WORK INSTRUCTIONS: Repeat the data below exactly. Include each line.

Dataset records
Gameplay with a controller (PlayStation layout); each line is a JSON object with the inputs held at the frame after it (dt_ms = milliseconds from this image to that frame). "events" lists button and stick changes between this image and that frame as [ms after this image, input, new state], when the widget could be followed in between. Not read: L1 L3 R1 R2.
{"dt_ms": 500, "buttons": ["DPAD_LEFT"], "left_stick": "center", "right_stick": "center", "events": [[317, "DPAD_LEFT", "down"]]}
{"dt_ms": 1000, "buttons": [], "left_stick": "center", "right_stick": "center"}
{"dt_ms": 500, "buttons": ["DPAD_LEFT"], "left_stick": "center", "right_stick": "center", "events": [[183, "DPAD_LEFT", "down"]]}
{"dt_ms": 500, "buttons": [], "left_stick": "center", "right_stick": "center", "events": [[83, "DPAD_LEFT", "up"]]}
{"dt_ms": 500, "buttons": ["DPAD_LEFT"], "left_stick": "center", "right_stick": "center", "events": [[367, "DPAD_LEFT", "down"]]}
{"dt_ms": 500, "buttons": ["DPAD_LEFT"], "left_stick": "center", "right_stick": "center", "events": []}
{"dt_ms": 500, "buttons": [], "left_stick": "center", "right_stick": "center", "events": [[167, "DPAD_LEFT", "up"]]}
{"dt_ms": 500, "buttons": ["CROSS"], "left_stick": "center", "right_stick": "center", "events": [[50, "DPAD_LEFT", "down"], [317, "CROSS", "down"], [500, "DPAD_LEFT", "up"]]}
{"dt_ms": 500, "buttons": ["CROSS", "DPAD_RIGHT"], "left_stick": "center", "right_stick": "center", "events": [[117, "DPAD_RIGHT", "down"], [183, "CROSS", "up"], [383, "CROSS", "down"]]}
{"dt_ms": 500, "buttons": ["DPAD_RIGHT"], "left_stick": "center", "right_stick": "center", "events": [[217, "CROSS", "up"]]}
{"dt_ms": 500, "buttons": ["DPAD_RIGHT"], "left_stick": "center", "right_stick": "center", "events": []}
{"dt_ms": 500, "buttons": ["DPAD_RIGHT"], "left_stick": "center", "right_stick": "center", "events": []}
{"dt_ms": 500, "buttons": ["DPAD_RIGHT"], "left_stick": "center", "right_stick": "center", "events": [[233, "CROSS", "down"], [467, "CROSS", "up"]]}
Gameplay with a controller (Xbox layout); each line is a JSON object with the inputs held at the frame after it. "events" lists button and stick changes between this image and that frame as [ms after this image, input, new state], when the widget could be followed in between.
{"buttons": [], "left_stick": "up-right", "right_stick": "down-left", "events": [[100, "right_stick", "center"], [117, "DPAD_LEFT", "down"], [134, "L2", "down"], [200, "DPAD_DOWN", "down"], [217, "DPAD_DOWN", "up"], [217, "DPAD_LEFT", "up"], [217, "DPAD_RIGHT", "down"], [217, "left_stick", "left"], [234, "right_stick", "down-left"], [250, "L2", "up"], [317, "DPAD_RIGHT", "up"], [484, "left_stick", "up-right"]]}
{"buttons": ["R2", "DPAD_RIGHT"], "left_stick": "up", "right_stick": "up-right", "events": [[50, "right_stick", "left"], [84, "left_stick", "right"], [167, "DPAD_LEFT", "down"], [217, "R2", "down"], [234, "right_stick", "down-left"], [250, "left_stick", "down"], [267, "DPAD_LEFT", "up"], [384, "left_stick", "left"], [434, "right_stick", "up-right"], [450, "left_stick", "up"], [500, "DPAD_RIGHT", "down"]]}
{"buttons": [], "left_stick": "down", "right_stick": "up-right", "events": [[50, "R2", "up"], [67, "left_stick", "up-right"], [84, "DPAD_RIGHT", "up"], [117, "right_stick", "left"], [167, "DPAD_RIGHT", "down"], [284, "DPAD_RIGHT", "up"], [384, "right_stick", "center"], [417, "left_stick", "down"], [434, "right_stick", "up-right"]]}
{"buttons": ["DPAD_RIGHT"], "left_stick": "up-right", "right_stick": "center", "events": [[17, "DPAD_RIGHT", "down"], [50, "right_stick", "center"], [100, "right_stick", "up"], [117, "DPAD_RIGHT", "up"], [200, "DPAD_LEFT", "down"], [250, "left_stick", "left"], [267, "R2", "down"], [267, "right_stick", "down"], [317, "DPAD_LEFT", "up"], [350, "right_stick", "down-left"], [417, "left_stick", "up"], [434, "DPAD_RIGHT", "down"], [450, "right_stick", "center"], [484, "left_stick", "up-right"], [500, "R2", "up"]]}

REPLY TO THE EXERCISE:
Gameplay with a controller (PlayStation layout); each line is a JSON object with the inputs held at the frame after it (dt_ms = milliseconds from this image to that frame). "events" lists button and stick changes between this image and that frame as [ms after this image, input, new state], when the widget could be followed in between. Not read: L1 L3 R1 R2.
{"dt_ms": 500, "buttons": ["DPAD_LEFT"], "left_stick": "center", "right_stick": "center", "events": [[317, "DPAD_LEFT", "down"]]}
{"dt_ms": 1000, "buttons": [], "left_stick": "center", "right_stick": "center"}
{"dt_ms": 500, "buttons": ["DPAD_LEFT"], "left_stick": "center", "right_stick": "center", "events": [[183, "DPAD_LEFT", "down"]]}
{"dt_ms": 500, "buttons": [], "left_stick": "center", "right_stick": "center", "events": [[83, "DPAD_LEFT", "up"]]}
{"dt_ms": 500, "buttons": ["DPAD_LEFT"], "left_stick": "center", "right_stick": "center", "events": [[367, "DPAD_LEFT", "down"]]}
{"dt_ms": 500, "buttons": ["DPAD_LEFT"], "left_stick": "center", "right_stick": "center", "events": []}
{"dt_ms": 500, "buttons": [], "left_stick": "center", "right_stick": "center", "events": [[167, "DPAD_LEFT", "up"]]}
{"dt_ms": 500, "buttons": ["CROSS"], "left_stick": "center", "right_stick": "center", "events": [[50, "DPAD_LEFT", "down"], [317, "CROSS", "down"], [500, "DPAD_LEFT", "up"]]}
{"dt_ms": 500, "buttons": ["CROSS", "DPAD_RIGHT"], "left_stick": "center", "right_stick": "center", "events": [[117, "DPAD_RIGHT", "down"], [183, "CROSS", "up"], [383, "CROSS", "down"]]}
{"dt_ms": 500, "buttons": ["DPAD_RIGHT"], "left_stick": "center", "right_stick": "center", "events": [[217, "CROSS", "up"]]}
{"dt_ms": 500, "buttons": ["DPAD_RIGHT"], "left_stick": "center", "right_stick": "center", "events": []}
{"dt_ms": 500, "buttons": ["DPAD_RIGHT"], "left_stick": "center", "right_stick": "center", "events": []}
{"dt_ms": 500, "buttons": ["DPAD_RIGHT"], "left_stick": "center", "right_stick": "center", "events": [[233, "CROSS", "down"], [467, "CROSS", "up"]]}
Gameplay with a controller (Xbox layout); each line is a JSON object with the inputs held at the frame after it. "events" lists button and stick changes between this image and that frame as [ms after this image, input, new state], when the widget could be followed in between.
{"buttons": [], "left_stick": "up-right", "right_stick": "down-left", "events": [[100, "right_stick", "center"], [117, "DPAD_LEFT", "down"], [134, "L2", "down"], [200, "DPAD_DOWN", "down"], [217, "DPAD_DOWN", "up"], [217, "DPAD_LEFT", "up"], [217, "DPAD_RIGHT", "down"], [217, "left_stick", "left"], [234, "right_stick", "down-left"], [250, "L2", "up"], [317, "DPAD_RIGHT", "up"], [484, "left_stick", "up-right"]]}
{"buttons": ["R2", "DPAD_RIGHT"], "left_stick": "up", "right_stick": "up-right", "events": [[50, "right_stick", "left"], [84, "left_stick", "right"], [167, "DPAD_LEFT", "down"], [217, "R2", "down"], [234, "right_stick", "down-left"], [250, "left_stick", "down"], [267, "DPAD_LEFT", "up"], [384, "left_stick", "left"], [434, "right_stick", "up-right"], [450, "left_stick", "up"], [500, "DPAD_RIGHT", "down"]]}
{"buttons": [], "left_stick": "down", "right_stick": "up-right", "events": [[50, "R2", "up"], [67, "left_stick", "up-right"], [84, "DPAD_RIGHT", "up"], [117, "right_stick", "left"], [167, "DPAD_RIGHT", "down"], [284, "DPAD_RIGHT", "up"], [384, "right_stick", "center"], [417, "left_stick", "down"], [434, "right_stick", "up-right"]]}
{"buttons": ["DPAD_RIGHT"], "left_stick": "up-right", "right_stick": "center", "events": [[17, "DPAD_RIGHT", "down"], [50, "right_stick", "center"], [100, "right_stick", "up"], [117, "DPAD_RIGHT", "up"], [200, "DPAD_LEFT", "down"], [250, "left_stick", "left"], [267, "R2", "down"], [267, "right_stick", "down"], [317, "DPAD_LEFT", "up"], [350, "right_stick", "down-left"], [417, "left_stick", "up"], [434, "DPAD_RIGHT", "down"], [450, "right_stick", "center"], [484, "left_stick", "up-right"], [500, "R2", "up"]]}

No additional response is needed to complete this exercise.